Patients taking Genvoya had smaller declines in bone mineral density
The combined analysis investigated the effect of the two regimens on kidney, bone and lipid laboratory parameters over the 96-week period. To examine kidney function, multiple laboratory tests of renal and tubular function were conducted, all of which statistically favoured Genvoya. This included a statistically significant difference in the median change in estimated glomerular filtration rate (eGFR) from baseline to week 96, favouring Genvoya. Patients taking Genvoya had smaller declines in bone mineral density (BMD) compared to patients taking Stribild, as assessed by DXA. Patients on Genvoya had statistically higher increases in total, LDL and HDL cholesterol from baseline than patients on Stribild, while there was no significant difference between the arms in the total cholesterol to HDL ratio. Finally, there were no reports of proximal renal tubulopathy in the Genvoya arm while there were two cases in the Stribild arm.

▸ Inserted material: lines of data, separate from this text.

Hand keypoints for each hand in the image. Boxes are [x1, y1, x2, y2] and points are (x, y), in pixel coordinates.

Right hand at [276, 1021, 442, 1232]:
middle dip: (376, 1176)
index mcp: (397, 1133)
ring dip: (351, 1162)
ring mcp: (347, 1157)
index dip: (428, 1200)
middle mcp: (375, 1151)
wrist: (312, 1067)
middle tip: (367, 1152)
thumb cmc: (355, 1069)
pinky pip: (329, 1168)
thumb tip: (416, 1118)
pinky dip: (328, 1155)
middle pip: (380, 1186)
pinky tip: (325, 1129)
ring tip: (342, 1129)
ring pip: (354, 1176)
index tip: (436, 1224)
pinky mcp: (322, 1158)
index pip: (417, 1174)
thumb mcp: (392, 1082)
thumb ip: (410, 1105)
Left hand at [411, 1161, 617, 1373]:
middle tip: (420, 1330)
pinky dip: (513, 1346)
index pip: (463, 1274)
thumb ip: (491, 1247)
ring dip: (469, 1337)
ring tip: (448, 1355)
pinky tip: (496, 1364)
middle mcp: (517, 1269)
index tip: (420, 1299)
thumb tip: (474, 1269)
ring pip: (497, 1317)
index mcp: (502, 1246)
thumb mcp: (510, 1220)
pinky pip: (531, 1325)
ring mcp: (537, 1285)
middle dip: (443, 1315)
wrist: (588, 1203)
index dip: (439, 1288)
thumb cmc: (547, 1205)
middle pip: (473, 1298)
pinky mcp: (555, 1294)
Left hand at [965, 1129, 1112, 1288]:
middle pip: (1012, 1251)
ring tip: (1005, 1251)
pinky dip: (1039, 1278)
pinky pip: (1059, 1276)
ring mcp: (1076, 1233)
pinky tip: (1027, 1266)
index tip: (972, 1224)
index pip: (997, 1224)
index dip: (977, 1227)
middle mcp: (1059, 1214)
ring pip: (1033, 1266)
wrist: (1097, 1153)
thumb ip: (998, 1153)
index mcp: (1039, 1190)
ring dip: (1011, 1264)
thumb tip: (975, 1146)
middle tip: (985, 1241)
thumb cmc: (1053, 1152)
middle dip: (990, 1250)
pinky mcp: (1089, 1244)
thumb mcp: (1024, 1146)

“The two-year data presented this week further support the long-term utility of Genvoya, given the sustained viral suppression and continued improvements in renal and bone safety markers,” said Norbert W. Bischofberger, PhD, Gilead’s Executive Vice President, Research and Development and Chief Scientific Officer. “Pending regulatory approvals in the US and Europe, we look forward to bringing Genvoya and our other next-generation TAF-based therapies to patients as quickly as possible.”

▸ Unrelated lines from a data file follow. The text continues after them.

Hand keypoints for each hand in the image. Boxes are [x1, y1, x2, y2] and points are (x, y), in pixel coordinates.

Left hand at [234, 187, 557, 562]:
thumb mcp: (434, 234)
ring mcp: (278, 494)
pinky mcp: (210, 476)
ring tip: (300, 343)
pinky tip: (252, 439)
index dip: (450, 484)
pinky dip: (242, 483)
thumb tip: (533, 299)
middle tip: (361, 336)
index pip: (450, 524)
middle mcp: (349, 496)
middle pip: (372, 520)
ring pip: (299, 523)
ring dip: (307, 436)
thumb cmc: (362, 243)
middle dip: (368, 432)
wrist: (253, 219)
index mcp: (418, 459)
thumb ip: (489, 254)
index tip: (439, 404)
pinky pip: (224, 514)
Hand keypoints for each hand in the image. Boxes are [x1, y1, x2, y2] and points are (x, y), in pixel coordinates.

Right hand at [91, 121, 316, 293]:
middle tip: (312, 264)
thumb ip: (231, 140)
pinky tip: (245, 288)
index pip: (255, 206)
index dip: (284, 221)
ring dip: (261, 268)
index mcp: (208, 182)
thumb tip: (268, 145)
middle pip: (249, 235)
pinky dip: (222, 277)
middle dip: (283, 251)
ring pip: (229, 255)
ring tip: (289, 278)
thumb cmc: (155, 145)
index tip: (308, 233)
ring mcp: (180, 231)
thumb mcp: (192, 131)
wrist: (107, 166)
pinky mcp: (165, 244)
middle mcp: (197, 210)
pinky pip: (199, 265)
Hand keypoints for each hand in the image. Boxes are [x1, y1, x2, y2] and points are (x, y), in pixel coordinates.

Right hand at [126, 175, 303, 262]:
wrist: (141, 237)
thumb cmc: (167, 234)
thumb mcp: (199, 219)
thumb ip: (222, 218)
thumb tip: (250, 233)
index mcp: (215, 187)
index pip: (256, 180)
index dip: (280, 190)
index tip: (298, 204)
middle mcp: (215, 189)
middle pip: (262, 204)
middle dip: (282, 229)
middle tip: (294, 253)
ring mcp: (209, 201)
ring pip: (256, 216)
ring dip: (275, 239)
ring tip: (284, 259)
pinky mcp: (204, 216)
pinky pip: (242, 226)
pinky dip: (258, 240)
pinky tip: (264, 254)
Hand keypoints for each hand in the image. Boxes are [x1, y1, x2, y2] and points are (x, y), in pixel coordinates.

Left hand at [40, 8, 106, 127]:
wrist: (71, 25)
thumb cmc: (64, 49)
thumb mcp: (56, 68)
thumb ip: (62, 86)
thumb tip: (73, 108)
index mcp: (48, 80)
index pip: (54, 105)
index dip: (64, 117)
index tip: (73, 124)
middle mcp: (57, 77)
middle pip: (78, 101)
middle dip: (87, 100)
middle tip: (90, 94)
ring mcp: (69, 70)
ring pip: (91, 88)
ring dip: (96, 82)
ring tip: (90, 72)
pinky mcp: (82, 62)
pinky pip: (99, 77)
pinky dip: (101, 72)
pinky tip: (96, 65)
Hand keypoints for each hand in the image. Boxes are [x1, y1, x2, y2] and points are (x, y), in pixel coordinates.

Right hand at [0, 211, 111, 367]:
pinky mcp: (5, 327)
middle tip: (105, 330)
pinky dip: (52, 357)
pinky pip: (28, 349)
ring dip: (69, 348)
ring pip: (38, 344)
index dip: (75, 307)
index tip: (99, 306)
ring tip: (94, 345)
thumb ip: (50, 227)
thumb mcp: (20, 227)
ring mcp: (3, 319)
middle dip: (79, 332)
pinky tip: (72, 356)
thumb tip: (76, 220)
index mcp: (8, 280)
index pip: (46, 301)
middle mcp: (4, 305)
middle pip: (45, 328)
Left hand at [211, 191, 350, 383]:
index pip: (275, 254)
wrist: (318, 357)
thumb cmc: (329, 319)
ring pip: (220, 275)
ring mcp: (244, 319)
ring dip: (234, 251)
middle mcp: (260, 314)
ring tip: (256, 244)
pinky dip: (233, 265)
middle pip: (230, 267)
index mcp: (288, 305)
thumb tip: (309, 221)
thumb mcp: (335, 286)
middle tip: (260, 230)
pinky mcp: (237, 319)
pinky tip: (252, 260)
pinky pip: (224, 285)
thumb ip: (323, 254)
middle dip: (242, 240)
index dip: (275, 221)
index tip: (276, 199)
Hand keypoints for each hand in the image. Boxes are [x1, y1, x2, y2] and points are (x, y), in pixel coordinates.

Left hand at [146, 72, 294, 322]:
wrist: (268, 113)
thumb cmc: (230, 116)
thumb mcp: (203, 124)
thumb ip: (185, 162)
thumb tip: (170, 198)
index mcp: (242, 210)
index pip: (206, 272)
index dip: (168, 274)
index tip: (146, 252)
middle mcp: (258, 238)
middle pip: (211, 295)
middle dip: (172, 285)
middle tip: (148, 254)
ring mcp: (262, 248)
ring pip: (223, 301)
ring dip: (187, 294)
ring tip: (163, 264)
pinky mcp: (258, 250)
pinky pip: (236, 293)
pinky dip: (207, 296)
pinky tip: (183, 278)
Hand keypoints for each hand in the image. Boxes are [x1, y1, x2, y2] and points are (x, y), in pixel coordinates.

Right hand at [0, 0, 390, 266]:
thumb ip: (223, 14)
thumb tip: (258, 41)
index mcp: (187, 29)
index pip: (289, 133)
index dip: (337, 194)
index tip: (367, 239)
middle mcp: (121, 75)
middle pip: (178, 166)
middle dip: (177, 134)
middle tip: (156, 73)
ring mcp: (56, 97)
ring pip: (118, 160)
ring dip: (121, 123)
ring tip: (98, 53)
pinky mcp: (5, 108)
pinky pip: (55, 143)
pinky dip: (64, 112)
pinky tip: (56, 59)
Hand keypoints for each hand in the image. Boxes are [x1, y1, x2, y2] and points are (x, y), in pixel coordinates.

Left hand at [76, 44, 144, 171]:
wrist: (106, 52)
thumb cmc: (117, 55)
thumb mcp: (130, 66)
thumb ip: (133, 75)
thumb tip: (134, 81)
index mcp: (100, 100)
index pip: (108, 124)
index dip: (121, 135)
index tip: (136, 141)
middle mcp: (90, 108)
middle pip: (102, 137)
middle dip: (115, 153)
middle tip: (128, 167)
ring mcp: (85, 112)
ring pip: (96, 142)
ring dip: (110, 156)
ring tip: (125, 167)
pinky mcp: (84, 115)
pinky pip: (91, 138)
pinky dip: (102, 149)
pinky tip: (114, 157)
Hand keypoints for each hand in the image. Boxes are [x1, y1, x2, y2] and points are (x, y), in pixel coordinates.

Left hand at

On September 24, 2015, the CHMP adopted a positive opinion on the company’s Marketing Authorization Application for Genvoya. The CHMP’s recommendation will now be reviewed by the European Commission, which has the authority to approve medicines for use in the 28 countries of the European Union. Based on initial data from Studies 104 and 111, announced in September 2014, Gilead filed a New Drug Application for Genvoya with the US. Food and Drug Administration (FDA) on 5 November 2014. Under the Prescription Drug User Fee Act, the agency has set a target action date of 5 November 2015.